Resumindo, em meio aos embates se confirmou a pluralidade das mulheres negras e a necessidade de oferecermos muito mais amor do que indiferença à irmã ao lado. Procurando nos amar, amamos umas às outras e dessa forma poderemos enxergar e escrever nossa história por um lugar libertário. Não percamos o foco, enlouquecendo com as falsas metas. Afeto! Mina, vamos marchando juntas!
Mas então, o que querem as jovens negras?
Uma educação que conte nossa história para além da escravidão, do sofrimento e da amargura. Um sistema de saúde que não tente nos controlar, mas nos ajude a estar bem, em nossas sexualidades e afetividades. Uma política de segurança pública que não elimine os nossos, ao lado e no oposto do Estado. Uma comunicação que bem nos represente, o ano inteiro, não somente em julho e novembro. Um Estado laico em que nossas religiosidades não sejam massacradas. Um país onde nossos direitos não sejam ignorados, na cidade ou no campo, dentro ou fora da academia. Enfim, uma sociedade onde caibamos em toda nossa complexidade.
Como as mais velhas disseram: não se luta sozinha. Das marcas que os passos da Marcha das Mulheres Negras em 2015 já deixaram, percebi no II Encontro Nacional de Negras Jovens Feministas a força que temos individualmente, mas que em conjunto nos transformamos em inquebrantáveis. Hoje retrocessos ameaçam nossas vidas. Ainda que racistas, sexistas e lesbitransfóbic@s coloquem a cara no sol, vivenciamos um momento chave na disputa por narrativas. A história, que nunca anda para trás, somente avançará com nosso caminhar.
É fundamental reconhecer a potência da construção coletiva. Foi ela quem viabilizou o encontro, quer tenha sido pelas organizações que acreditaram no evento – como a Rede de Mulheres Negras Afro Latinas, o Odara: Instituto da Mulher Negra, o Fundo de População das Nações Unidas (UNFPA Brasil) e o próprio Blogueiras Negras – quer tenha sido pelas mulheres que se viraram de todos recônditos do país em direção a São Paulo.
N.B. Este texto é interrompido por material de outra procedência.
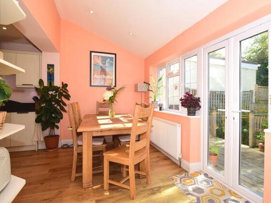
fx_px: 133
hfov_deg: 90.7
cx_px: 151
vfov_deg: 74.7
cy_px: 98
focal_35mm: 17
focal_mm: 10
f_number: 5.6
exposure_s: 1/160
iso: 400
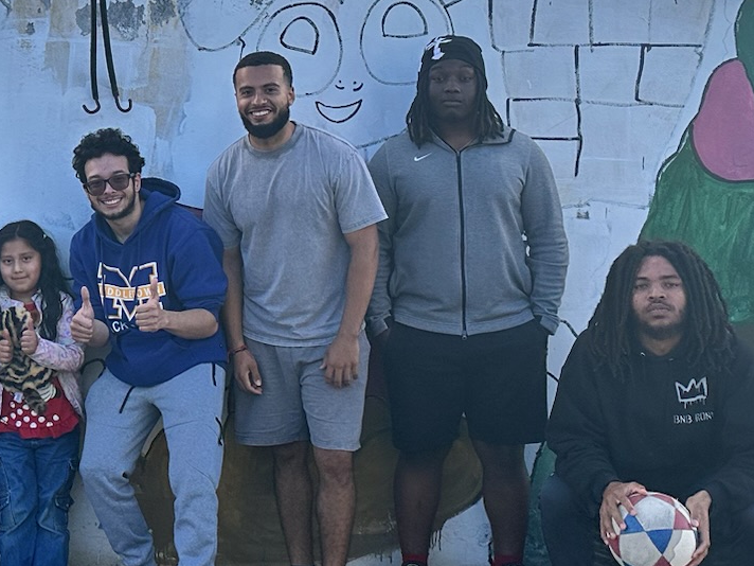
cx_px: 112
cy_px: 195
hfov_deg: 27.4
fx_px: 1503
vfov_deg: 21.2
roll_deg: -0.1
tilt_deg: -3.8
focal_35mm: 69
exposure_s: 1/3247
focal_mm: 6.86
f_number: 1.78
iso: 80
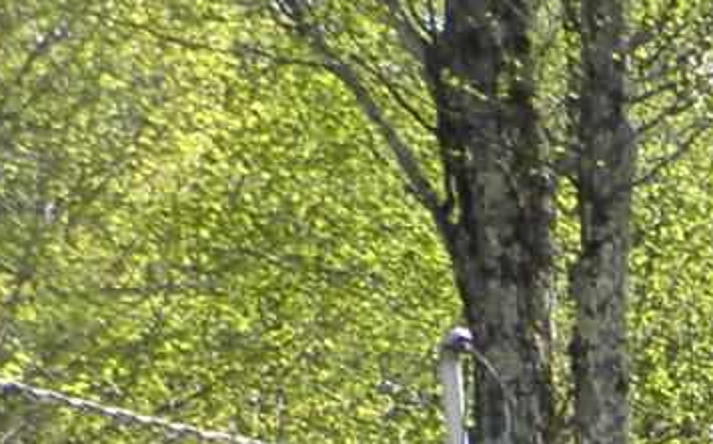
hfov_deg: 4.0
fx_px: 10079
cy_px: 1632
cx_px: 1606
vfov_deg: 2.5
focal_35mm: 519
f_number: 4.3
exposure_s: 1/200
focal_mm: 12.2
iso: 100
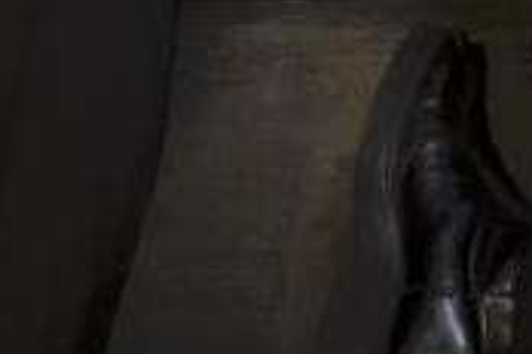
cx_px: 1064
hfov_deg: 11.3
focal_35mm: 165
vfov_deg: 7.8
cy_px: -475
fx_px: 2438
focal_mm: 28
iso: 400
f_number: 1.7
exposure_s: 1/30
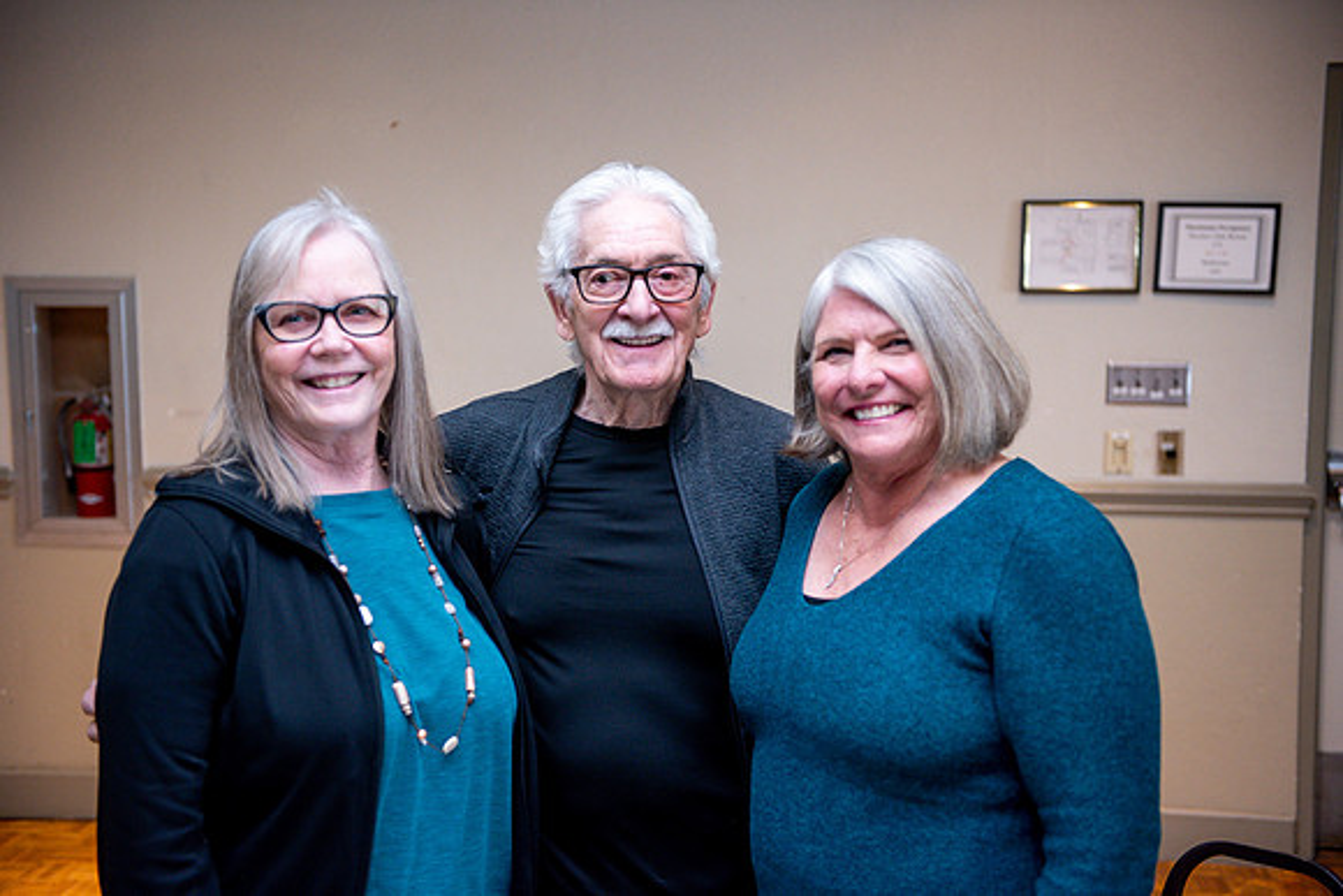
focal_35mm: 48
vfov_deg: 28.1
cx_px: 672
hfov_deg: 41.1
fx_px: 1791
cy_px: 448
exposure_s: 1/160
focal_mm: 48
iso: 2000
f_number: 2.8
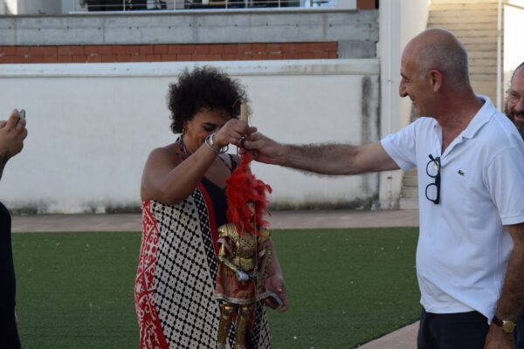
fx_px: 1135
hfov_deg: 26.0
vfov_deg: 17.5
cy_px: 174
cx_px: 262
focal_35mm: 78
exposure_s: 1/250
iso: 400
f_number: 8
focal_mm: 52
Não estamos só! Somos o resultado das batalhas de noss@s ancestrais. Temos a obrigação de ecoar a história das Terezas, Dandaras e Zeferinas, alicerces de resistência. Se por séculos culpabilizam nossos corpos da violência que sofremos, o ENNJF foi o momento em que molhamos aquela terra interiorana com nosso choro, perfumamos o ar com nosso amor e recarregamos nossas energias para seguir em frente.
Nós jovens negras lutamos hoje pela história de noss@s antepassad@s, pelo amor interno e autocuidado, pelo futuro da nação. Queremos, podemos e vamos viver plenamente. O fim de semana no sítio foi uma pequena amostra do que é expressar nossos corpos por inteiro e em coletivo. 280 mulheres negras vivas! Somos poucas para as mais de 50 milhões no Brasil, mas estamos prontas para aliar forças, amores e inteligências, desatando os nós de qualquer amarra que nos impeça bem viver.
Jovens negras? Presentes ontem, hoje e sempre!